Le coût des vols long-courriers est en augmentation en raison de la flambée du prix du kérosène, révèle une analyse de Transport & Environment (T&E) citée par BFM Business. Les perturbations liées à l'approvisionnement en pétrole suite à la guerre en Iran ont entraîné une hausse moyenne de plus de 100 dollars (85,04 euros) par passager pour les vols long-courriers au départ de l'Europe.
Ce qu'il faut retenir
- Augmentation de 88 euros par passager sur les vols long-courriers et de 29 euros sur les vols intra-européens
- Les compagnies aériennes européennes se préparent à une saison printemps-été difficile avec des prix du carburant dépassant les 100 dollars le baril
- Inquiétudes croissantes quant à d'éventuelles pénuries pouvant entraîner des annulations de vols
Des coûts supplémentaires significatifs pour les compagnies aériennes
La flambée des prix du kérosène a entraîné une augmentation notable des coûts, avec une hausse de 88 euros par passager pour les vols long-courriers au départ de l'Europe et de 29 euros pour les vols intra-européens, précise T&E. Cette augmentation a été constatée depuis le début du conflit au Moyen-Orient, avec des prix du carburant dépassant les 100 dollars le baril. Les compagnies aériennes se préparent à une période délicate, craignant des pénuries et des annulations de vols.

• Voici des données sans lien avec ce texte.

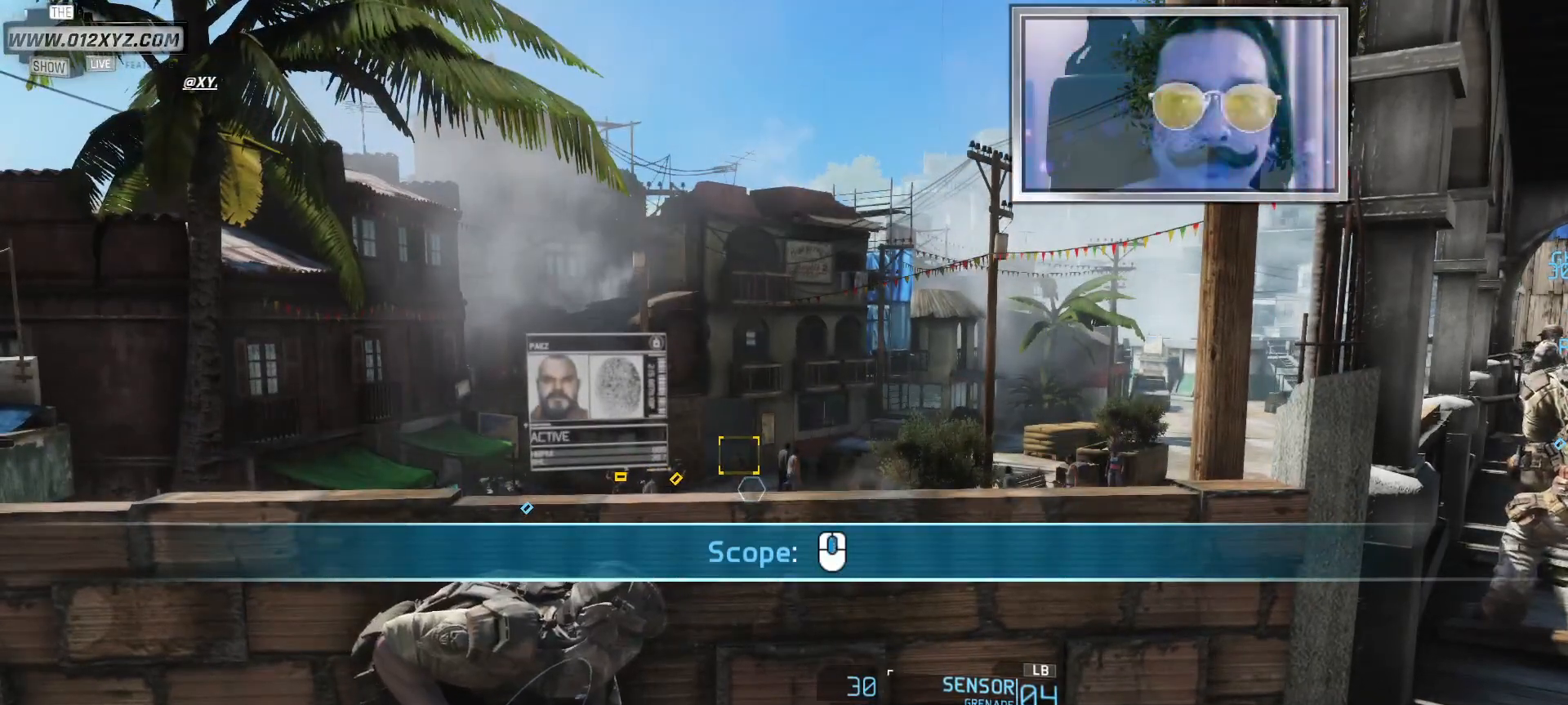
{"keys": [], "mouse": [], "events": [[67, "mouse_wheel", "down"], [233, "mouse_wheel", "up"]]}
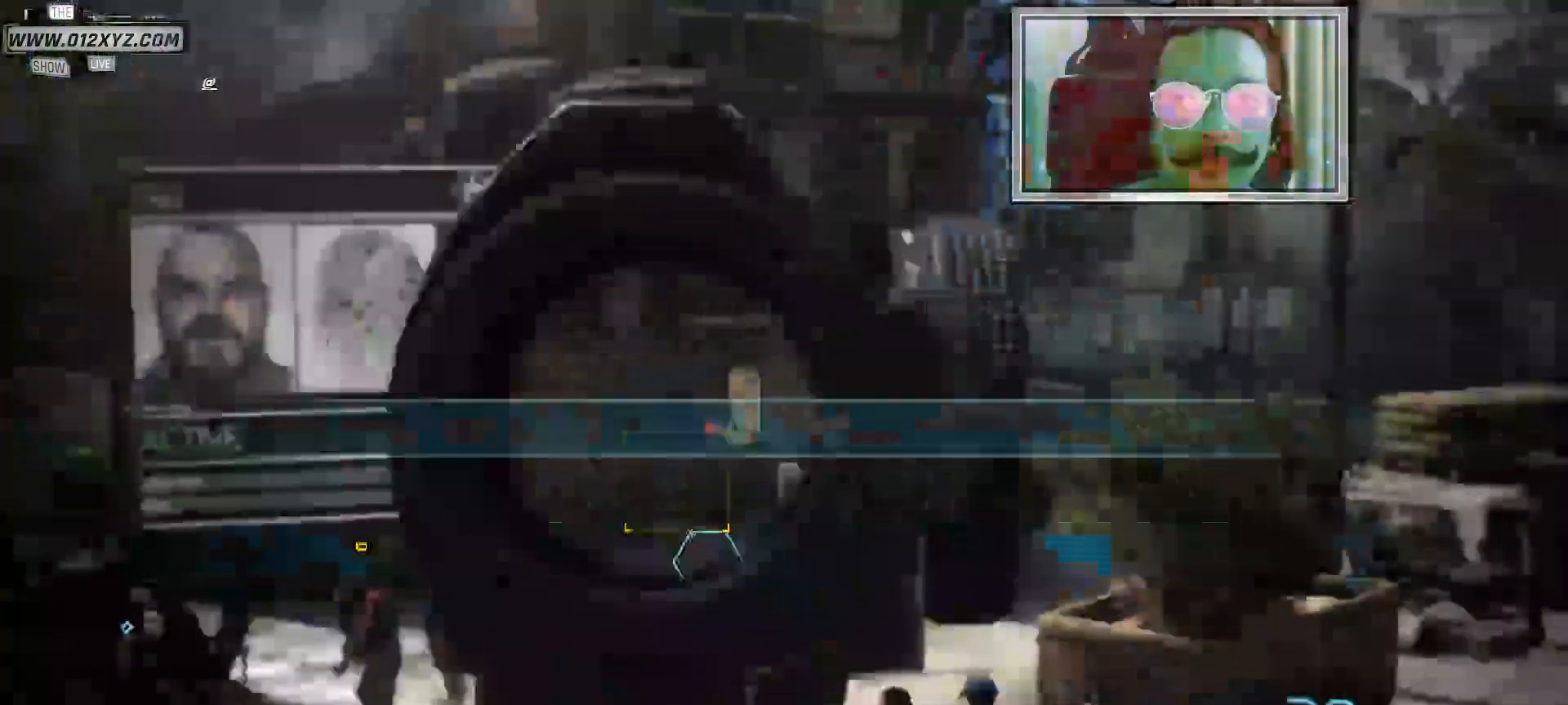
{"keys": [], "mouse": [], "events": []}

Des ajustements potentiels pour les consommateurs
Les dirigeants de compagnies aériennes telles que Lufthansa, Ryanair et Air France-KLM envisagent de répercuter ces hausses de coûts sur les consommateurs si la situation perdure. T&E souligne que les coûts supplémentaires liés à cette hausse des prix du carburant sont conséquents et dépassent ceux engendrés par la conformité aux politiques climatiques de l'UE.
Diane Vitry de T&E appelle à repenser les politiques climatiques
La directrice du secteur aérien chez T&E, Diane Vitry, souligne que la crise actuelle met en lumière la vulnérabilité des compagnies aériennes face aux fluctuations des prix du carburant. Elle appelle à reconsidérer certaines politiques climatiques de l'UE, notamment en ce qui concerne l'utilisation de carburants verts d'ici 2030. Les compagnies aériennes demandent également une révision des règles de tarification du carbone.
Des perspectives incertaines pour le secteur aérien européen
Avec une situation géopolitique instable et des coûts en augmentation, les compagnies aériennes européennes font face à des défis importants. La publication prochaine par l'Union européenne de lignes directrices sur la gestion d'un approvisionnement limité en carburant aviation sera cruciale pour l'avenir du secteur.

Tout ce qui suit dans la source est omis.